This article was originally published in the July 2018 Trenton Downtowner.
‘Complexity and Contradiction” is the seminal book by American architect and Trenton’s Fire Headquarters designer Robert Venturi.
It is a title that also helps sum up a general sense about Trenton’s June mayoral election and the shooting at Art All Night.
And while Venturi is talking about creating a building, the same can be applied to the everyday activity of building or maintaining a community.
A good point to start is Venturi’s comments about the “richness and ambiguity of modern experience, including that experience which is inherent in art” and a process where he says, “I welcome the problems and exploit the uncertainties . . . I like elements which are hybrid rather than ‘pure,” compromising rather than ‘clean,’ . . . accommodating rather than excluding … I am for messy vitality over obvious unity . . . I prefer ‘both-and’ difficult unity of including rather than the easy unity of exclusion.’”

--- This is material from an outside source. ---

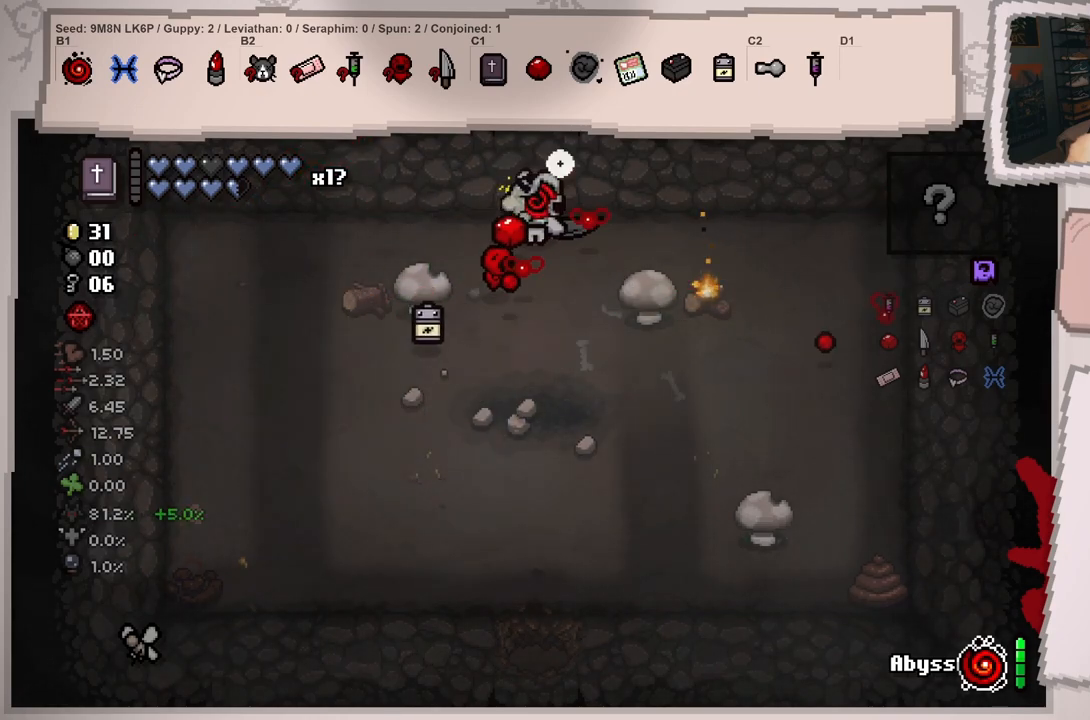
{"buttons": [], "left_stick": "down-right", "right_stick": "up-right", "events": [[283, "right_stick", "up-right"], [317, "left_stick", "down-right"]]}
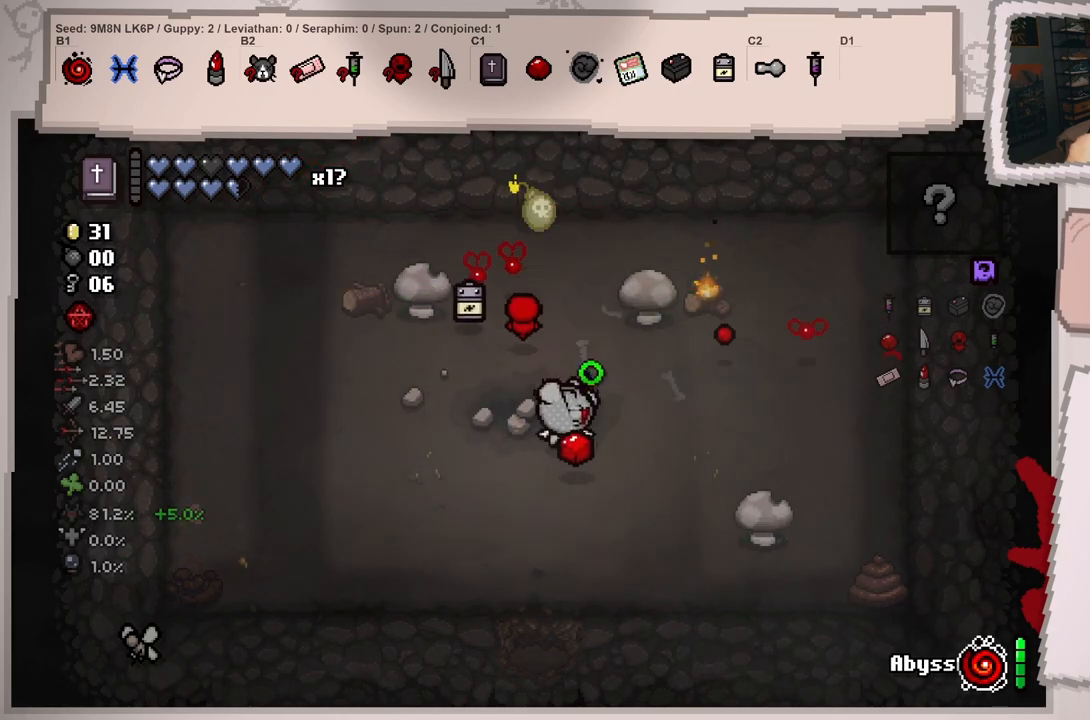
{"buttons": [], "left_stick": "down", "right_stick": "up", "events": [[33, "right_stick", "up"], [167, "left_stick", "up-right"], [284, "right_stick", "center"], [367, "left_stick", "center"], [417, "left_stick", "down"], [501, "right_stick", "up"]]}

Creating is a messy process and one that deals with choices, actions, and reactions. And while the creation of a single work of art usually has one individual making a variety of choices, the ongoing creation of a city or culture has many people making many choices.

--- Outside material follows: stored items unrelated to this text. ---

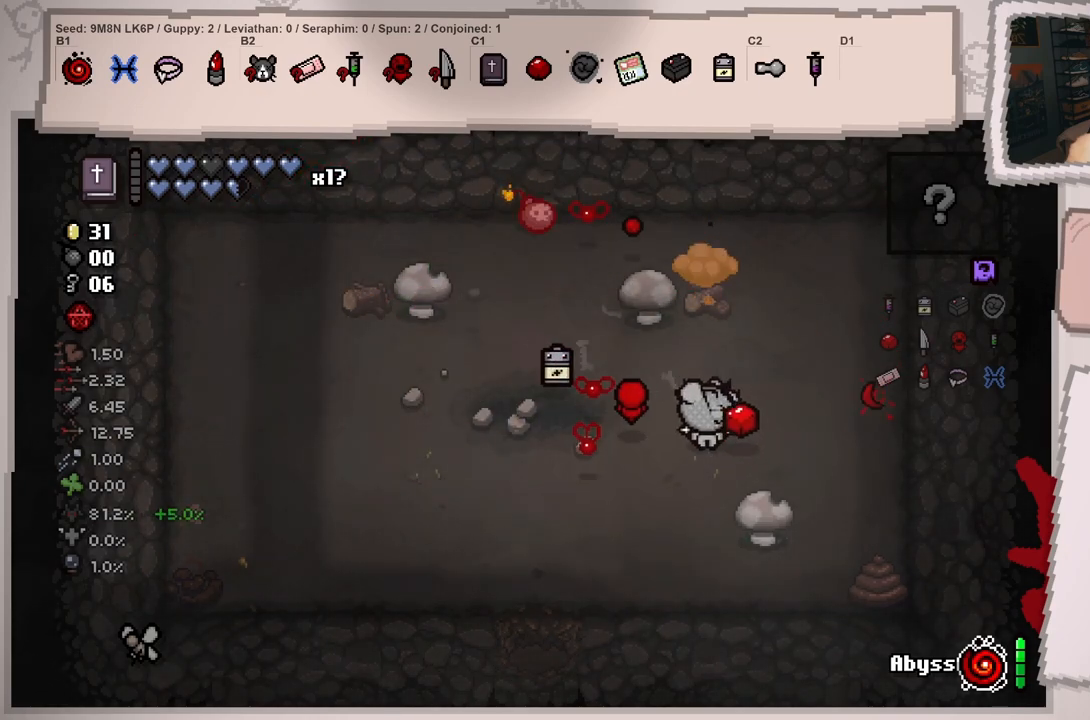
{"buttons": [], "left_stick": "center", "right_stick": "right", "events": [[250, "right_stick", "up-right"], [367, "left_stick", "center"], [383, "right_stick", "right"]]}
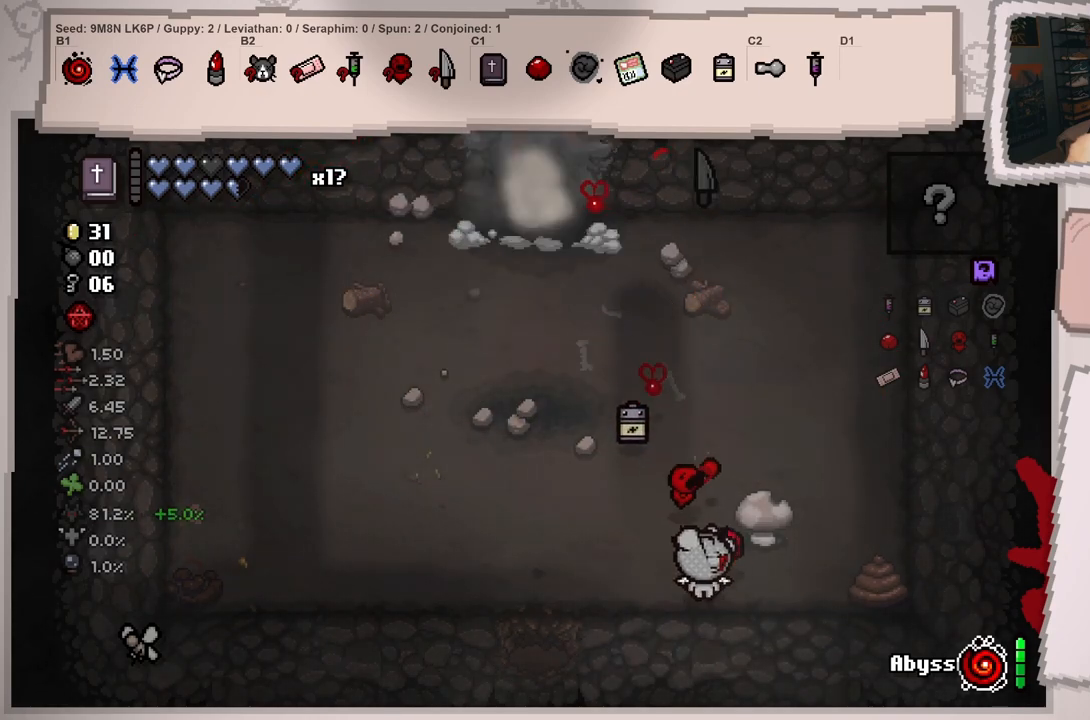
{"buttons": [], "left_stick": "left", "right_stick": "right", "events": [[50, "left_stick", "right"], [501, "left_stick", "left"]]}
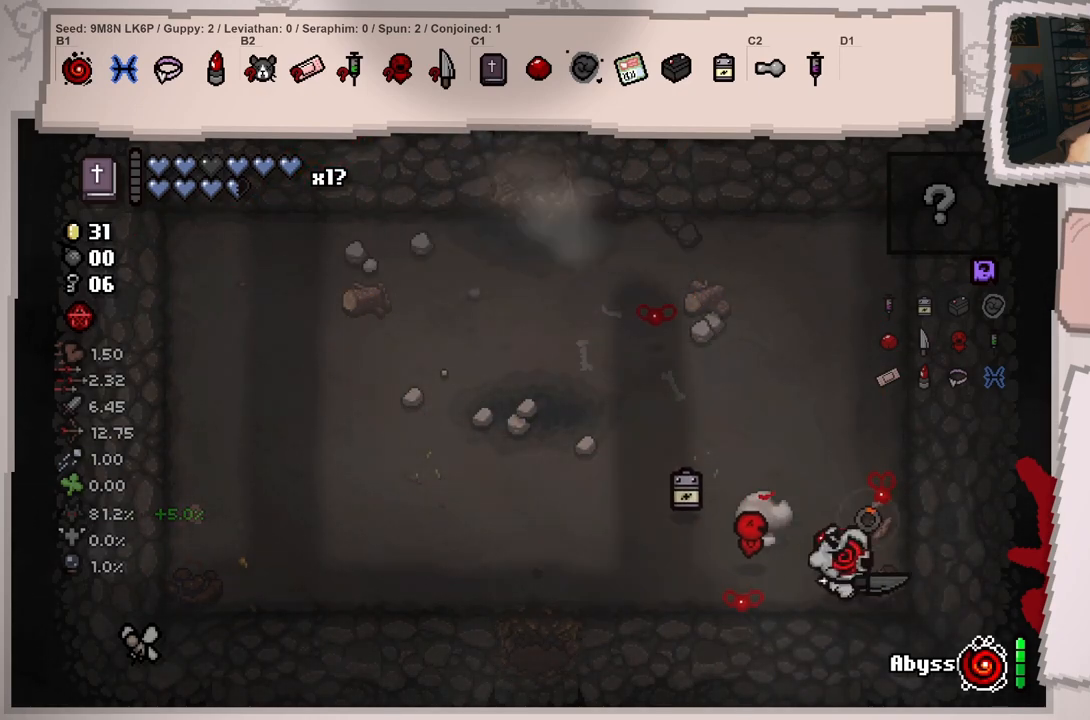
{"buttons": [], "left_stick": "up-left", "right_stick": "up-right", "events": [[400, "left_stick", "up-left"], [400, "right_stick", "up-right"]]}
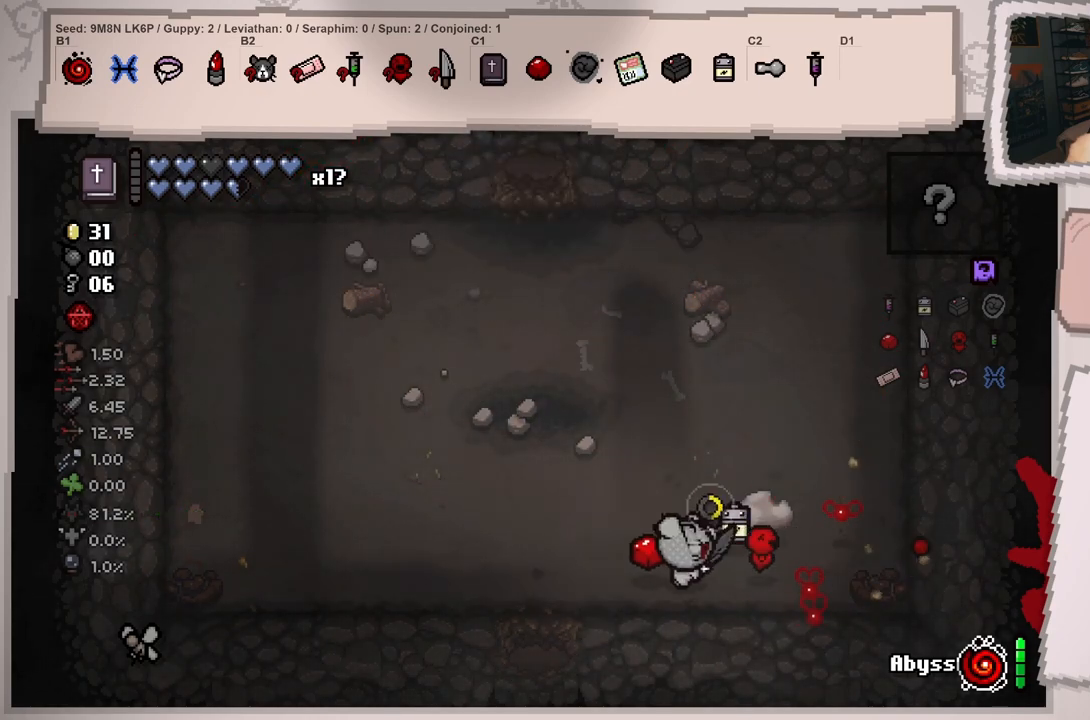
{"buttons": [], "left_stick": "up-left", "right_stick": "left", "events": [[100, "right_stick", "up"], [317, "right_stick", "up-left"], [501, "right_stick", "left"]]}
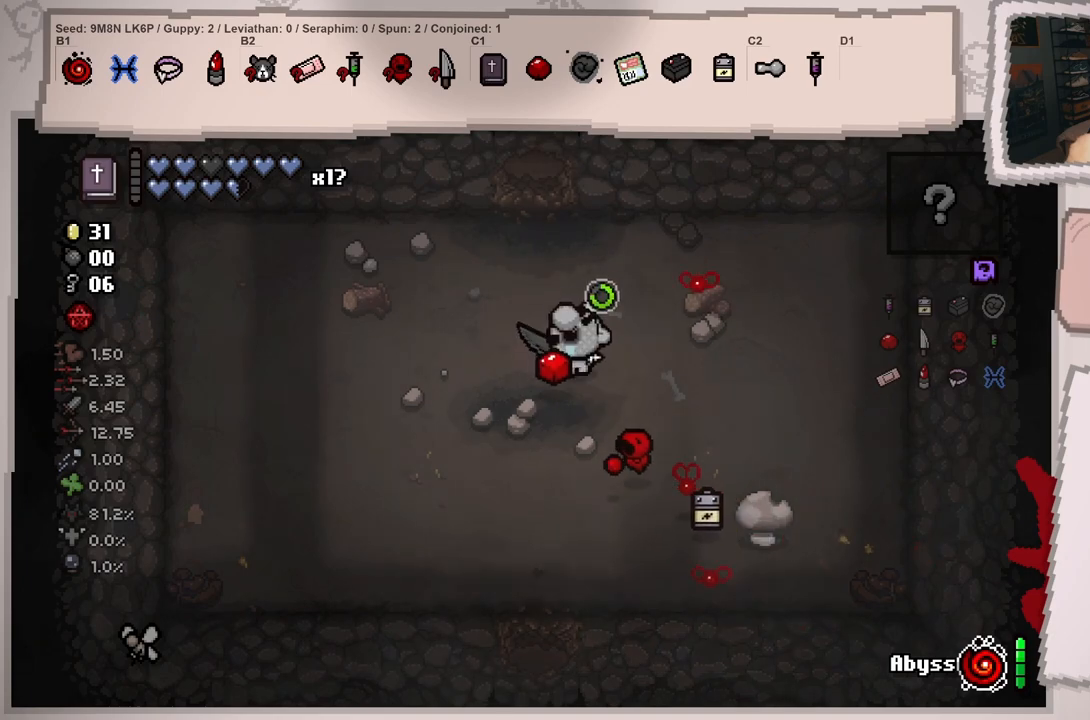
{"buttons": [], "left_stick": "up-left", "right_stick": "left", "events": []}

One of the biggest public choices made recently in Trenton was the election of Mayor Reed Gusciora, who starts his term this month.
The choosing process started when one-term Mayor Eric Jackson decided to step out of the race despite the reality that Trenton voters have historically re-elected the incumbent.
That set the stage for the messy May primary election where seven candidates ran but only two were selected for the June 12 runoff.
Yet those two reflected an interesting choice for a city where the majority of the population of African ancestry. One candidate was a veteran turned businessman, Paul Perez, whose Latino heritage represents Trenton’s second largest demographic. The other was New Jersey Assemblyman Gusciora, whose Italian ancestry and openly gay status make him a minority within the city of approximately 85,000.
That the voters chose Gusciora indicated they were willing to look beyond racial or cultural identity. And despite the election being a close one, the choice reflected a spirit of independence.
Yet there is a contradiction. Only 8,645 — or 20 percent — of the city’s registered voters chose to vote. The reason for the non-voter is uncertain, but for Trenton residents not to participate in a direct decision that affects their future is a messy reality, a self-created “unity of exclusion” that needs to be “embraced” by the new administration and elected officials in general.
Another messy and contradictory situation was at Art All Night.
For the last 12 years Trenton artists have banded together to create a community-building project based on unity and accommodation. Its popularity has grown to attract more than a thousand participating artists and more than 30,000 attendees — many who had never been to the city before and had a positive experience.
That a few individuals chose to use the occasion to escalate an alleged gang rivalry into an early morning gunfight is not a contradiction of the intent of Art All Night but an incident that fits into a pattern of American men choosing to create public violence. That includes shootings in suburban schools, movie theaters, and casinos. Even Panera in downtown Princeton became the scene of a police shooting.
Then there is the proliferation of violent outbursts that do not involve guns: individuals driving into parades and protestors, people leaving bombs at marathons, and, on the same night that the Trenton shooting happened, Seaside Heights reported numerous fights as fun seekers followed the social media postings for a non-existent party. It is a problem that includes Trenton residents but is certainly larger than one city.
But for many the choice to sensationalize the contradiction of a gun fight at an arts festival will be easy. And at the time of this writing there have been instances of messy reporting that reinforces a conclusion that this is mainly an urban or Trenton problem.
There also may be easy choices made by some that reinforce prejudices or negative perceptions. That includes suburban residents who fear cities and even people in Trenton who have adopted a defeatist and negative attitude — and do not vote.
Yet for others there will be a decision to look at the choices and a desire to embrace our complex, contradictory, and messy times and take actions that will continue efforts to build communities.
After all, it is they who have created a new day in the capital city and will continue to build the city’s future — like a new structure or art. Our lives depend on it.